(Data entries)
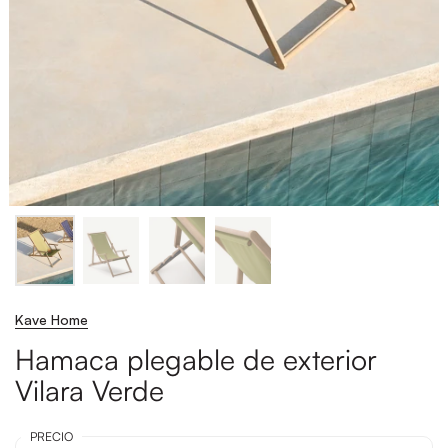
Kave Home
Hamaca plegable de exterior
Vilara Verde
PRECIO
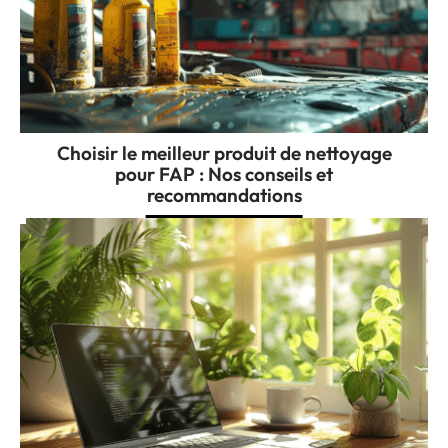
Choisir le meilleur produit de nettoyage
pour FAP : Nos conseils et
recommandations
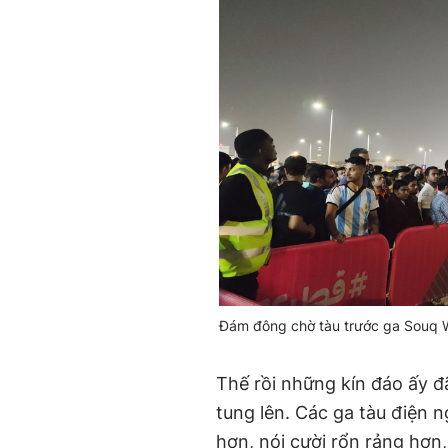
Đám đông chờ tàu trước ga Souq Wa
Thế rồi những kín đáo ấy đ
tung lên. Các ga tàu điện
hơn, nói cười rổn rảng hơn,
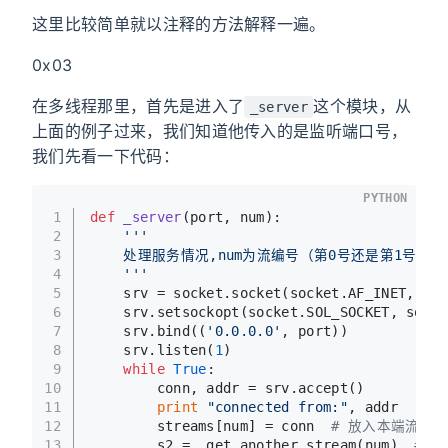
这里比较简单就以注释的方法解释一遍。
0x03
在多线程那里，首先是进入了
这个模块，从
_server
上面的例子过来，我们知道他传入的是监听端口号，
我们先看一下代码：
PYTHON
1
def
_server
(
port, num
):
2
'''
3
    处理服务情况,num为流编号（第0号还是第1号）
4
    '''
5
    srv = socket.socket(socket.AF_INET, soc
6
    srv.setsockopt(socket.SOL_SOCKET, socke
7
    srv.bind((
'0.0.0.0'
, port))
8
    srv.listen(
1
)
9
while
True
:
10
        conn, addr = srv.accept()
11
print
"connected from:"
, addr
12
        streams[num] = conn  
# 放入本端流对
13
        s2 = _get_another_stream(num)  
# 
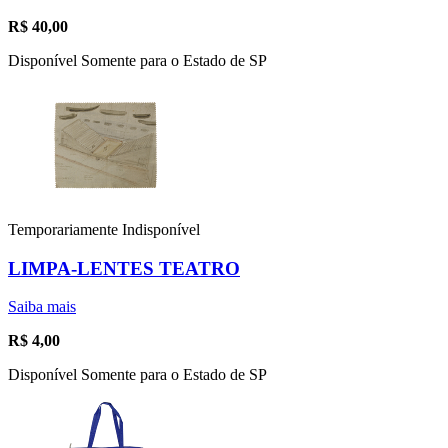
R$
40,00
Disponível Somente para o Estado de SP
Temporariamente Indisponível
LIMPA-LENTES TEATRO
Saiba mais
R$
4,00
Disponível Somente para o Estado de SP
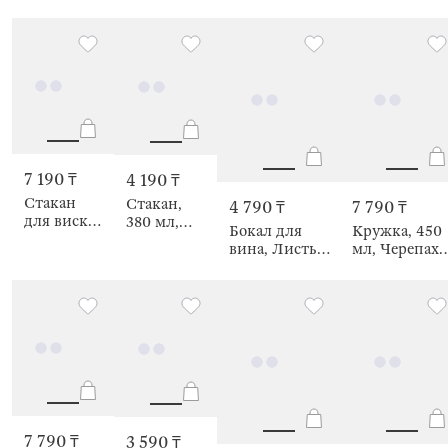
мл, 2 шт, с,
перламутром
перламутром,
Triangle polar
Triangle polar
7 190 ₸
4 190 ₸
Стакан
Стакан,
4 790 ₸
7 790 ₸
для виски,
380 мл,
Бокал для
Кружка, 450
280 мл, 2
Листья,
вина, Листья,
мл, Черепаха
шт,
Umbertino
Umbertino
Lux elements
Imperious
7 790 ₸
3 590 ₸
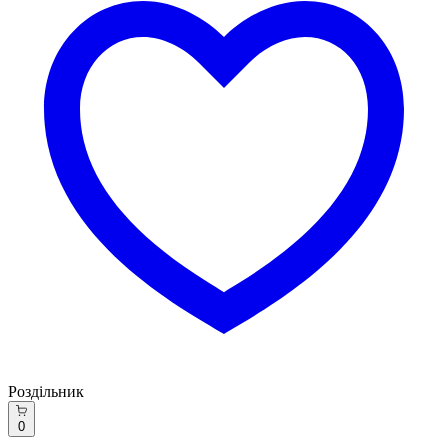
Роздільник
0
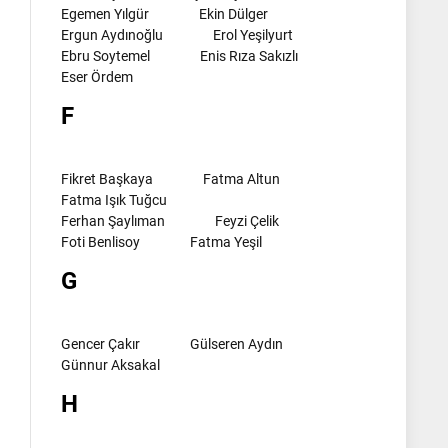
Egemen Yılgür
Ekin Dülger
Ergun Aydınoğlu
Erol Yeşilyurt
Ebru Soytemel
Enis Rıza Sakızlı
Eser Ördem
F
Fikret Başkaya
Fatma Altun
Fatma Işık Tuğcu
Ferhan Şaylıman
Feyzi Çelik
Foti Benlisoy
Fatma Yeşil
G
Gencer Çakır
Gülseren Aydın
Günnur Aksakal
H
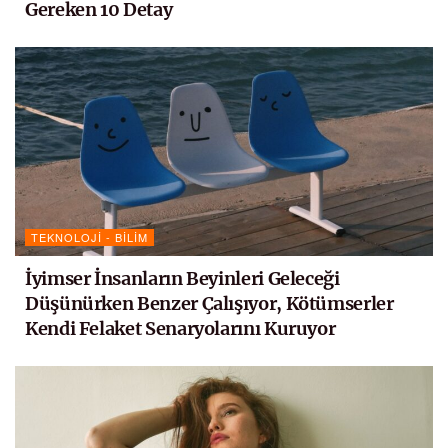
Gereken 10 Detay
TEKNOLOJI - BILIM
İyimser İnsanların Beyinleri Geleceği
Düşünürken Benzer Çalışıyor, Kötümserler
Kendi Felaket Senaryolarını Kuruyor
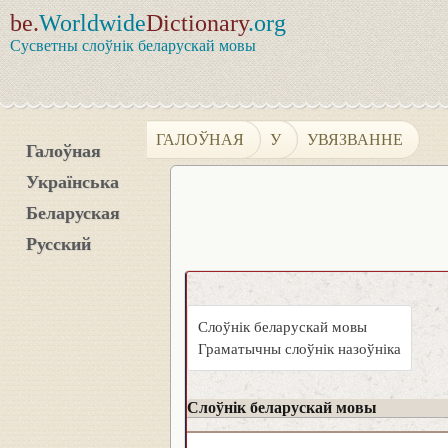
be.
Worldwide
Dictionary
.org
Сусветны слоўнік беларускай мовы
ГАЛОЎНАЯ
У
УВЯЗВАННЕ
Галоўная
Українська
Беларуская
Русский
Слоўнік беларускай мовы
Граматычны слоўнік назоўніка
Слоўнік беларускай мовы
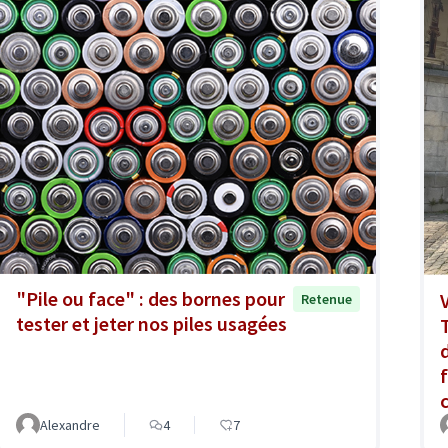
"Pile ou face" : des bornes pour
Retenue
tester et jeter nos piles usagées
Alexandre
4
7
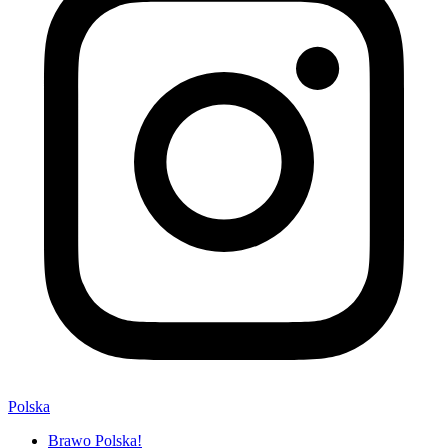
Polska
Brawo Polska!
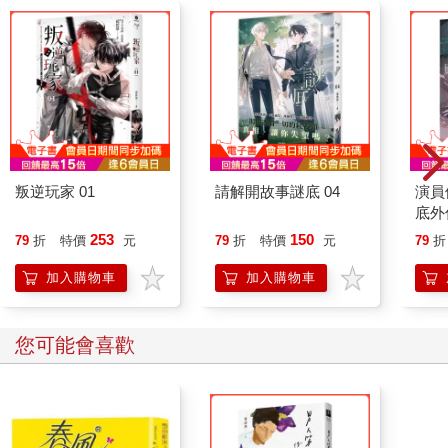
叛逆玩家 01
請解開故事謎底 04
演員
底外
253
150
79
折
特價
元
79
折
特價
元
79
折
加入購物車
加入購物車
您可能會喜歡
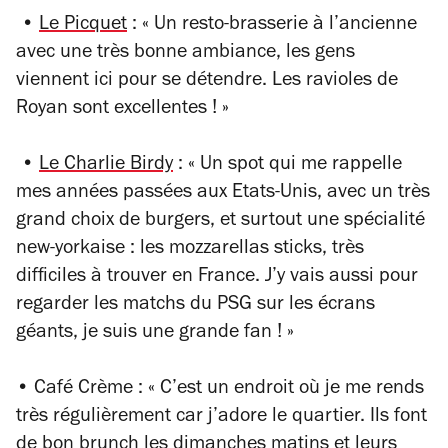
•
Le Picquet
: « Un resto-brasserie à l’ancienne
avec une très bonne ambiance, les gens
viennent ici pour se détendre. Les ravioles de
Royan sont excellentes ! »
•
Le Charlie Birdy
: « Un spot qui me rappelle
mes années passées aux Etats-Unis, avec un très
grand choix de burgers, et surtout une spécialité
new-yorkaise : les mozzarellas sticks, très
difficiles à trouver en France. J’y vais aussi pour
regarder les matchs du PSG sur les écrans
géants, je suis une grande fan ! »
• Café Crème : « C’est un endroit où je me rends
très régulièrement car j’adore le quartier. Ils font
de bon brunch les dimanches matins et leurs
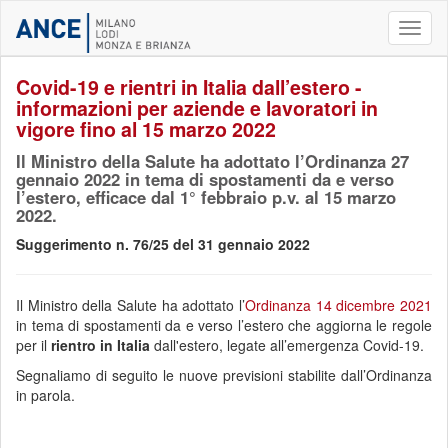
Toggl
naviga
Covid-19 e rientri in Italia dall’estero -
informazioni per aziende e lavoratori in
vigore fino al 15 marzo 2022
Il Ministro della Salute ha adottato l’Ordinanza 27
gennaio 2022 in tema di spostamenti da e verso
l’estero, efficace dal 1° febbraio p.v. al 15 marzo
2022.
Suggerimento n. 76/25 del 31 gennaio 2022
Il Ministro della Salute ha adottato l’
Ordinanza 14 dicembre 2021
in tema di spostamenti da e verso l’estero che aggiorna le regole
per il
rientro in Italia
dall'estero, legate all’emergenza Covid-19.
Segnaliamo di seguito le nuove previsioni stabilite dall’Ordinanza
in parola.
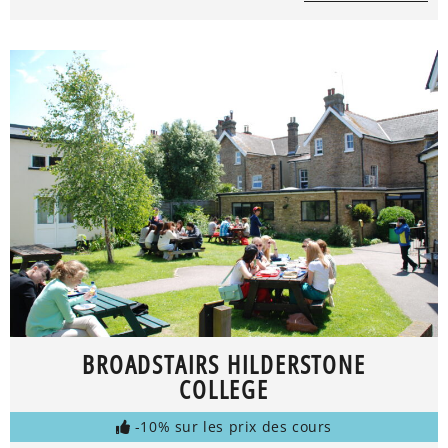
BROADSTAIRS HILDERSTONE
COLLEGE
-10% sur les prix des cours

**Exercise description**. Retype each record exactly as it stands, but do not include the pictures.

**Exercise result**.
Kave Home
Hamaca plegable de exterior
Vilara Verde
PRECIO
Choisir le meilleur produit de nettoyage
pour FAP : Nos conseils et
recommandations
Đám đông chờ tàu trước ga Souq Wa
Thế rồi những kín đáo ấy đ
tung lên. Các ga tàu điện
hơn, nói cười rổn rảng hơn,
这里比较简单就以注释的方法解释一遍。
0x03
在多线程那里，首先是进入了
这个模块，从
_server
上面的例子过来，我们知道他传入的是监听端口号，
我们先看一下代码：
PYTHON
1
def
_server
(
port, num
):
2
'''
3
    处理服务情况,num为流编号（第0号还是第1号）
4
    '''
5
    srv = socket.socket(socket.AF_INET, soc
6
    srv.setsockopt(socket.SOL_SOCKET, socke
7
    srv.bind((
'0.0.0.0'
, port))
8
    srv.listen(
1
)
9
while
True
:
10
        conn, addr = srv.accept()
11
print
"connected from:"
, addr
12
        streams[num] = conn  
# 放入本端流对
13
        s2 = _get_another_stream(num)  
# 
R$
40,00
Disponível Somente para o Estado de SP
Temporariamente Indisponível
LIMPA-LENTES TEATRO
Saiba mais
R$
4,00
Disponível Somente para o Estado de SP
мл, 2 шт, с,
перламутром
перламутром,
Triangle polar
Triangle polar
7 190 ₸
4 190 ₸
Стакан
Стакан,
4 790 ₸
7 790 ₸
для виски,
380 мл,
Бокал для
Кружка, 450
280 мл, 2
Листья,
вина, Листья,
мл, Черепаха
шт,
Umbertino
Umbertino
Lux elements
Imperious
7 790 ₸
3 590 ₸
Роздільник
0
Egemen Yılgür
Ekin Dülger
Ergun Aydınoğlu
Erol Yeşilyurt
Ebru Soytemel
Enis Rıza Sakızlı
Eser Ördem
F
Fikret Başkaya
Fatma Altun
Fatma Işık Tuğcu
Ferhan Şaylıman
Feyzi Çelik
Foti Benlisoy
Fatma Yeşil
G
Gencer Çakır
Gülseren Aydın
Günnur Aksakal
H
Gereken 10 Detay
TEKNOLOJI - BILIM
İyimser İnsanların Beyinleri Geleceği
Düşünürken Benzer Çalışıyor, Kötümserler
Kendi Felaket Senaryolarını Kuruyor
be.
Worldwide
Dictionary
.org
Сусветны слоўнік беларускай мовы
ГАЛОЎНАЯ
У
УВЯЗВАННЕ
Галоўная
Українська
Беларуская
Русский
Слоўнік беларускай мовы
Граматычны слоўнік назоўніка
Слоўнік беларускай мовы
"Pile ou face" : des bornes pour
Retenue
tester et jeter nos piles usagées
Alexandre
4
7
Polska
Brawo Polska!
叛逆玩家 01
請解開故事謎底 04
演員
底外
253
150
79
折
特價
元
79
折
特價
元
79
折
加入購物車
加入購物車
您可能會喜歡
•
Le Picquet
: « Un resto-brasserie à l’ancienne
avec une très bonne ambiance, les gens
viennent ici pour se détendre. Les ravioles de
Royan sont excellentes ! »
•
Le Charlie Birdy
: « Un spot qui me rappelle
mes années passées aux Etats-Unis, avec un très
grand choix de burgers, et surtout une spécialité
new-yorkaise : les mozzarellas sticks, très
difficiles à trouver en France. J’y vais aussi pour
regarder les matchs du PSG sur les écrans
géants, je suis une grande fan ! »
• Café Crème : « C’est un endroit où je me rends
très régulièrement car j’adore le quartier. Ils font
de bon brunch les dimanches matins et leurs
Toggl
naviga
Covid-19 e rientri in Italia dall’estero -
informazioni per aziende e lavoratori in
vigore fino al 15 marzo 2022
Il Ministro della Salute ha adottato l’Ordinanza 27
gennaio 2022 in tema di spostamenti da e verso
l’estero, efficace dal 1° febbraio p.v. al 15 marzo
2022.
Suggerimento n. 76/25 del 31 gennaio 2022
Il Ministro della Salute ha adottato l’
Ordinanza 14 dicembre 2021
in tema di spostamenti da e verso l’estero che aggiorna le regole
per il
rientro in Italia
dall'estero, legate all’emergenza Covid-19.
Segnaliamo di seguito le nuove previsioni stabilite dall’Ordinanza
in parola.
BROADSTAIRS HILDERSTONE
COLLEGE
-10% sur les prix des cours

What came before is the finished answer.